In one sense, he acted like a tough guy. But, in another, he wanted to

be a good and compassionate creature. This should not be confused

with charity: the idea of charity, just like marriage, appalled him. He was

critical of the Church and all forms of exploitation and demagogy. He

would have liked to have been a man with a dark and rebellious past, a

champion of just causes as well as a modest fence of intrinsic nobility and

commitment.

 

He went out of his way to avoid fights. To him, shouting and swearing,

never mind coming to blows, were degrading. If his wife felt down

because of problems at work or with friends or because she was going

through an existential crisis or, even, because she no longer felt attractive,

he was proud of knowing how to console her, stroking her hair as if

she were a poodle and not a woman — following the care manual for

beginners. And it was with this same provocative and flagrant ignorance

that he would treat his lover. Ah, lover, how great that sounded to him,

that big secret he kept to himself. She also benefited from his advice

and warm words of comfort. Arrogance is nothing but the other face of

cleansed rusticity!

 

He took himself for a great companion, lover and father. At weekends,

he would break his neck carrying little Pablito on his shoulders through

the crowded streets or taking him along on demos. Emilio saw himself

as a left-winger — he hated anyone who supported those in power; of

course he also hated marginal groups outside the system. He’d never

have admitted to hating them as that would go against his own ideology

(and he was very proud of his ideologue status) but they made him very

suspicious. He just didn’t understand why some people preferred to

isolate themselves; why they would stay in a corner in total silence; why

they would stick to the shadows; why they would systematically flee from

all company — or, better still, his company. He wouldn’t have known how

to be on his own, ever. He needed to share things: music, books, ideas...

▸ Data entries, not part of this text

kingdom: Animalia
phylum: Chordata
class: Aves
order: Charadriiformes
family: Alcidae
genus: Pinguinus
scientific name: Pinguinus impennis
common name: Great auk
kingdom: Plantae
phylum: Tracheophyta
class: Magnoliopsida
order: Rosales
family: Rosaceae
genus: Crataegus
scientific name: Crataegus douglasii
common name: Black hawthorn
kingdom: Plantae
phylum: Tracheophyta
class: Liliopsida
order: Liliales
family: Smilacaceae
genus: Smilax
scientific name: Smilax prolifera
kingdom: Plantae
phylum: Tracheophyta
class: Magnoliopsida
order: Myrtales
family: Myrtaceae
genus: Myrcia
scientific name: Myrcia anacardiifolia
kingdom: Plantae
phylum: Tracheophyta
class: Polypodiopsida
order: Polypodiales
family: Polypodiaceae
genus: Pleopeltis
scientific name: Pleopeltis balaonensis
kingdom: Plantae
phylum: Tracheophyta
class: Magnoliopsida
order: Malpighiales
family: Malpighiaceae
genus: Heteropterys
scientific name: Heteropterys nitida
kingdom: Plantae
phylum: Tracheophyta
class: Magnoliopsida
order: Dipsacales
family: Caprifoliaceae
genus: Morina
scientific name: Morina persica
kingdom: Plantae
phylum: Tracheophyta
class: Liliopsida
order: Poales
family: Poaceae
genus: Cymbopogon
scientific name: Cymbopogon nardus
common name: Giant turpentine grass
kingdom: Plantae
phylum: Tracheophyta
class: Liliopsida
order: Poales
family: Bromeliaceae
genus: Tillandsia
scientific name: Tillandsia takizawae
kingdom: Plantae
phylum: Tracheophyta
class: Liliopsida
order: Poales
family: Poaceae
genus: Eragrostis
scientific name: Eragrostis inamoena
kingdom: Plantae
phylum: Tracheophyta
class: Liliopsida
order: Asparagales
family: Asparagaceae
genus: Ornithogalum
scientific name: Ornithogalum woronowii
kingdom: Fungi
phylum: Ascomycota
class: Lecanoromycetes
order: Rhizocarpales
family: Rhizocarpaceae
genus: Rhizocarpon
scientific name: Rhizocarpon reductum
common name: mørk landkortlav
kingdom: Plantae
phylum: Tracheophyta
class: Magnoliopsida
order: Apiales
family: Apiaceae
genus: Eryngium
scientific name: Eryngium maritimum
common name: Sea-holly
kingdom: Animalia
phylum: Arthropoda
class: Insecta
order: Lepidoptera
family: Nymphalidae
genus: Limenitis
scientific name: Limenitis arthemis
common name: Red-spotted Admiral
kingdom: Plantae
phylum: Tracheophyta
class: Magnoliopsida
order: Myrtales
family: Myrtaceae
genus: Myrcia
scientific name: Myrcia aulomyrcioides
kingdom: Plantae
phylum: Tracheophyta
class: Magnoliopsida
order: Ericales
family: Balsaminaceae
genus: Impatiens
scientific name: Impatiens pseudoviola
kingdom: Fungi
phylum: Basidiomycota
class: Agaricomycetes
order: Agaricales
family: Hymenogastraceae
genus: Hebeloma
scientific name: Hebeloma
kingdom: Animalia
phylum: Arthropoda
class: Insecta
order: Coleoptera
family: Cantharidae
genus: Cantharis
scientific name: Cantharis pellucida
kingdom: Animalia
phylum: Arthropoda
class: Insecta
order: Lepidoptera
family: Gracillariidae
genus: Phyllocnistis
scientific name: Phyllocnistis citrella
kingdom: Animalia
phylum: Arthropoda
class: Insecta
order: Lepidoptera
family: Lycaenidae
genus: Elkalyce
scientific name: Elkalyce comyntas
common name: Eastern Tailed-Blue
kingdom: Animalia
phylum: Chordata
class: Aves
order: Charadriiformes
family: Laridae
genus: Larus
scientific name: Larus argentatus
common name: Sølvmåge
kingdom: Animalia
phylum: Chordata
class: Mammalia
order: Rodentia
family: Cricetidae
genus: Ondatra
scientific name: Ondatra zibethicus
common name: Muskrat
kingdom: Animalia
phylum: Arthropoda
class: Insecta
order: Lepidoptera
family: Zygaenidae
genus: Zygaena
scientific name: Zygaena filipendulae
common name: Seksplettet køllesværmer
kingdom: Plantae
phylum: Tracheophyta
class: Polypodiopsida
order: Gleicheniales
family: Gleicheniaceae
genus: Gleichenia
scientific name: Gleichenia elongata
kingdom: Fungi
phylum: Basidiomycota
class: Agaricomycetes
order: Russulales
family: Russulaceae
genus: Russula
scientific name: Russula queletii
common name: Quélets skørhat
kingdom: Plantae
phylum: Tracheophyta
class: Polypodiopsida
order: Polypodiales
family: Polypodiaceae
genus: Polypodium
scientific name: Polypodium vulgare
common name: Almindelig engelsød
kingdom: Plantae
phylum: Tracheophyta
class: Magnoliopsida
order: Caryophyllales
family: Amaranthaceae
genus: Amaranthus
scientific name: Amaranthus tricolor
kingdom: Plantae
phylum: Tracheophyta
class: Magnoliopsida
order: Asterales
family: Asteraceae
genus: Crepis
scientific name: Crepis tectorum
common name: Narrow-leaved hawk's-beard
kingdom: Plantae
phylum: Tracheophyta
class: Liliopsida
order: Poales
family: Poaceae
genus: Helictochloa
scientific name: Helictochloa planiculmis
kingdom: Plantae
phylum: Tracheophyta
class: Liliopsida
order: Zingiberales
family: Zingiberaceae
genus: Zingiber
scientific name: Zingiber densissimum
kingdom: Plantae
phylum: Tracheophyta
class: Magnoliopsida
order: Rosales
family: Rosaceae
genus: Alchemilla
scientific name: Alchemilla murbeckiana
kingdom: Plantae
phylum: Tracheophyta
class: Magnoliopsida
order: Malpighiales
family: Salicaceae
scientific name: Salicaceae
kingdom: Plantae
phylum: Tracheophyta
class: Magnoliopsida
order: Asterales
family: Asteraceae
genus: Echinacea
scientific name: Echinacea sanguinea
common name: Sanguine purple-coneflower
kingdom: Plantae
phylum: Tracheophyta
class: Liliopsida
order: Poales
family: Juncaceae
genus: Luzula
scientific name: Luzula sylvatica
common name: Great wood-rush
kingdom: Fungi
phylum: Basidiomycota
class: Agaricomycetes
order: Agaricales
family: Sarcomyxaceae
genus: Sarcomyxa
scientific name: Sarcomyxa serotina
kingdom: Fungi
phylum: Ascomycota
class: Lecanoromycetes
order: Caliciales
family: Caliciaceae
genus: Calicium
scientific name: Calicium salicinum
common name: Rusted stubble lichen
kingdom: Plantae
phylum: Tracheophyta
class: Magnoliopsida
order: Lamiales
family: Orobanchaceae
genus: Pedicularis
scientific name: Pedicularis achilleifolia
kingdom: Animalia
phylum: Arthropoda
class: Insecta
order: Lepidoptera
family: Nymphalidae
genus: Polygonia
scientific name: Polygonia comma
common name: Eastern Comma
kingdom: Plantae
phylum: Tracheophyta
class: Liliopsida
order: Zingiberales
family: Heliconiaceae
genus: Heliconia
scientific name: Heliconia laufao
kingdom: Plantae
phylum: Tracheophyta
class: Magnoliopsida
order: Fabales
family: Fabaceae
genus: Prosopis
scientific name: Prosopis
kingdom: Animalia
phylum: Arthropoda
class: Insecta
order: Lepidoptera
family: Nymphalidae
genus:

In his opinion, he was a philanthropist, for everyone else — from the

outset — an insecure conceited manchild hiding behind a front of false,

arrogant and blind security.

 

Emilio had better be careful, as where now his clumsy paws touched

upon excitable and receptive skin, they would one day find a poisonous

swamp full of barbed snares.

 

Julia would have liked for Emilio’s scent to have lingered on her like a

trace of all that is odd, strange and adorably crippled, like an exotic bird’s

pride wounded by leading a grey sparrow-like existence. But the truth

is she ended up loathing him and his way of deluding himself, of selling

himself and failing in the attempt, so much so that she lost respect for

both him, and herself — for being weak and giving in to his ludicrous

requests of reject-lover.

 

Emilio would have liked for his scent to have lingered on her like a

heroic trace fighting on two fronts, everyday domesticity and passionate

adventure. All neatly knitted together. When his lover banished him from

her life, Emilio decided to bear no grudge, to not give way to vulgarity.

Pride is paltry, he thought, making a noble mental gesture. And with this

gesture worthy of the greats, he went home to his 120 m2 adorned with,

amongst other things, a familiar, educated and conscientious wife, and a

son who had fortunately failed to inherit his features. Women are all the

same, he repeated to himself. In the end, it’s not worth risking marriage

over a disturbed and ignorant girl like Julia. You had to be careful: it’s

a well-known fact that women like to curtail a man’s freedom. They are

inherently more conservative — Encarna would never have forgiven him

for being unfaithful and he didn’t know how to be on his own.

 

On that Saturday like any other, when his secret life vanished, Emilio

went home with head bowed and, holding back the tears threatening to

erode his fleshy cheeks, hung his raincoat up on the stand, gave his wife

a chaste and timid kiss and went on to do his share of the chores as per

usual.

 

‘It seems that destiny has taken a hand’, ironised Rick in the mirror.